Тяжелый в управлении, с непривычки даже руки ноют после первых полетов. Особенно когда топлива больше 9 тонн. Меньше - оживает. Сев на самолет с УУАПом с ужасом понимаешь, что раньше летал "на грани". Вредный прибор... :Smile: . Для летавшего на Су-27 - на средних высотах подозрительно много лопает керосина. Но когда Мах достигает 1,8 а высота более 16000 - порхает как ласточка. По технике захода напоминает МиГ-21, только большой и тяжелый. Но на посадке -лучше самолета нет (только к скорости надо привыкнуть). Касание будто в пух, при выпуске парашюта никаких моментов, можно (и нужно) с поднятым колесом. Тормозится лучше всех - неожиданно маленький пробег за счет отличной эффективности тормозов (тварищи с Су-24 порадуются). Ну и по назначению. На старых версиях (че там штурман делает???) летчик чувствует себя извозчиком штурмана, но на БМ-е уже вполне себе участвует в ДРБ, благодаря ИТО. Ближний бой может выиграть только случайно.

----------


## FLOGGER

Вот и я не пойму: на кой ему пушка? Может, конечно, она и не лишняя по принципу "авось, сгодится когда нибудь", но идея непонятна.
P.S. А сколько, кстати, это устройство весит?

----------


## Nazar

> Вот и я не пойму: на кой ему пушка?


Она не используется никогда, практическое применение проводилось только в одном полку, в Громово в 88м году, сейчас эксплуатация пушки запрещена, по тем-же причинам что и на Су-24М.

----------


## Stranger

> Вы пришли на этот форум 10 дней назад для того чтобы хамить людям?

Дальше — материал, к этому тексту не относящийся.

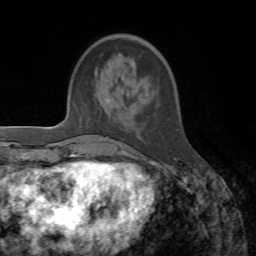
Breast MRI, one axial slice; slice 14 of 72 in the series (ordered by position); cropped to one breast; dynamic contrast-enhanced series, time point 2 of 7 at this slice position (early post-contrast); 1.5 T; TE 4.3 ms, TR 8.7 ms; 256 × 256 image matrix, field of view 180 × 180 mm. Female patient.
Annotated regions visible in this slice (semi-automatic segmentation, software-assisted and operator-edited):
- enhancing-tissue mask used for the functional tumour volume (all voxels passing the contrast-enhancement thresholds inside the analysis volume; usually the tumour): bounding box <99,92,154,153> (left, top, right, bottom; pixels)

Я задал два простых вопроса двум лётчикам с Миг-31, - насколько я понял это *AkAr* и *muk33*, остальных, которым совершенно нечего сказать по сути дела, вежливо попросил не беспокоиться. Но почему-то появились именно остальные и стали давать мне разнообразные советы, а потом и совершенно немотивированно хамить:



> Не судите о том в чем не разбираетесь...


Или это не хамский выпад?! 
И почему в ответ на него надо скромно промолчать?



> Хамить идите в другое место! Знаете какое?


*Вы являетесь лётчиком самолёта МиГ-31?*

----------


## Mig

> *Вы являетесь лётчиком самолёта МиГ-31?*


*А вы сами-то - кто, чтобы устраивать допросы? 
Я являюсь тем, кем являюсь. И имею такое же право высказывать свое мнение, как вы - задавать вопросы.
Over*

----------


## Stranger

> [B]А вы сами-то - кто, чтобы устраивать допросы?


Не "устраивать допросы", а просто задавать вопросы *специалистам*. 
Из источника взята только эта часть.